|Davis, Micheal - AUBURN UNIVERSITY|
|Mitchell, Robert - JONES ECOLOGICAL RES CTR|
|Rogers Jr, Hugo|
Submitted to: Ecology
Publication Type: Peer Reviewed Journal
Publication Acceptance Date: July 19, 2001
Publication Date: February 26, 2002
Citation: Davis, M.A., Pritchard, S.G., Mitchell, R.J., Prior, S.A., Rogers, H.H., and Runion, G.B. 2002. Global climate change and community structure: Effects of elevated atmospheric CO2 on competition in a model longleaf pine community. Journal of Ecology 90:130-140. Interpretive Summary: Longleaf pine lands in the Southeast have been reduced by >95% since the 1600s. This drastic reduction makes these systems sensitive to further stresses, such as the altering of the global carbon cycle through increased atmospheric CO2. As atmospheric CO2 continues to rise, it is important to understand plant responses to CO2 enrichment. Different types of plants have differing responses to elevated CO2 which could change competition between plants. We constructed a pine community and exposed it to ambient or twice-ambient levels of atmospheric CO2. We used five kinds of plants: longleaf pine, sand post oak, wiregrass, rattlebox, and butterfly weed. These species differ in both form and function. After two years, plots exposed to high CO2 had over twice the weight, mostly due to increased pine growth.

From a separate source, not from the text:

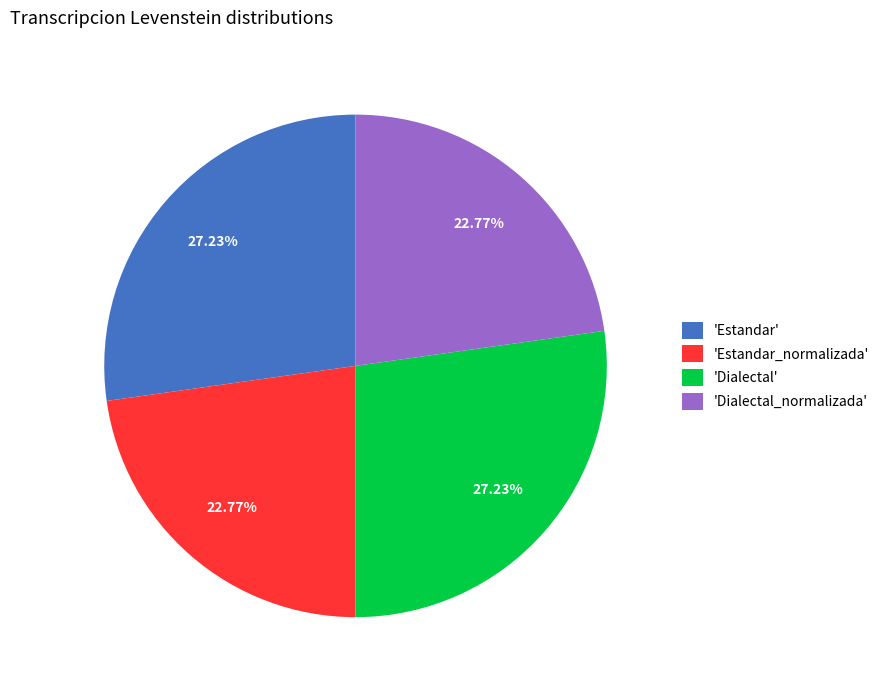

Does 'Dialectal_normalizada' account for over 50% of the chart?

No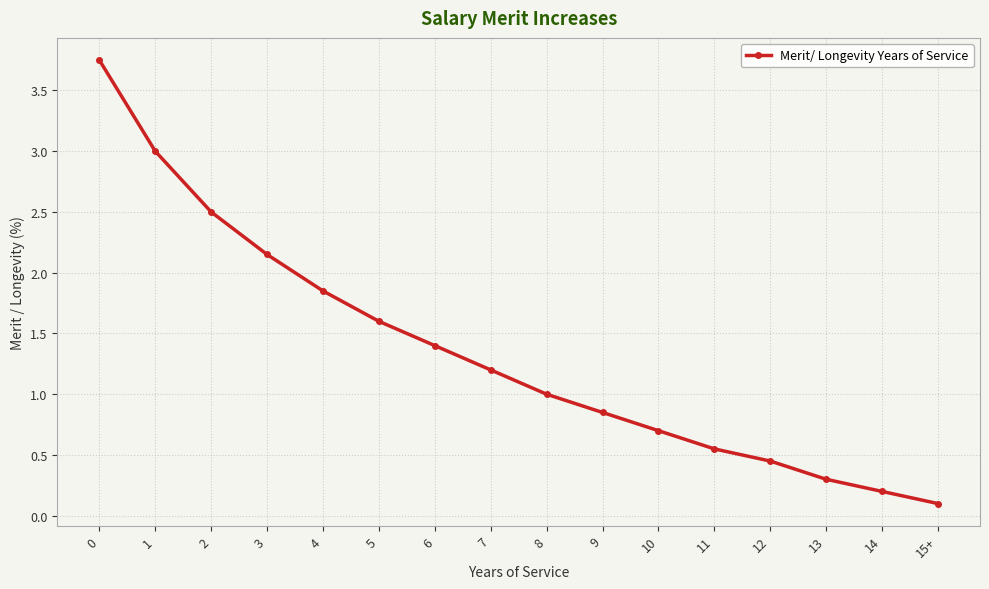

What is the difference between the values at 5 and 15+?

1.5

Butterfly weed and rattlebox performed poorly under high CO2. Our data suggest that longleaf pine communities as a whole will perform well in a future higher CO2 world, but some plants may fall prey to competition.
Technical Abstract: The land area occupied by longleaf pine forests in the southeastern United States has been reduced by >95% since the 1600s. Consequently, these ecosystems are sensitive to further anthropogenic influences, such as the altering of the global carbon cycle via increased atmospheric CO2 emissions. As atmospheric CO2 continues to rise (it is predicted to double in the next century), it is critical to further our understanding o plant community responses to CO2 enrichment. Differences in morphology, physiology, life form, and symbiotic relationships generate differences in species responses to CO2 enrichment, which can alter competitive interactions, thus affecting community structure and function. Here, we present data from a two-year study, examining the community responses to elevated CO2 of a model regenerating longleaf pine community. The model was constructed from an assemblage of early successional forest species representing major functional guilds within a typical longleaf pine- wiregrass community: (1) a C3 evergreen conifer; (2) a C4 bunch grass; (3) a C3 broadleaf tree; (4) a C3 perennial herbaceous legume; (5) a C3 herbaceous prennial. After two years, CO2-enriched plots had 109% greater aboveground biomass than ambient plots, mainly due to a 117% increase in pine biomass. Overall community structure was largely unaffected by CO2 enrichment. Some species had higher mortality and less biomass in high CO2 plots, suggesting that not all species will perform well as global CO2 rises. Our data suggest that longleaf pine communities as a whole will perform well in a future higher CO2 world, but some species may fall prey to competitive interactions for light and soil moisture.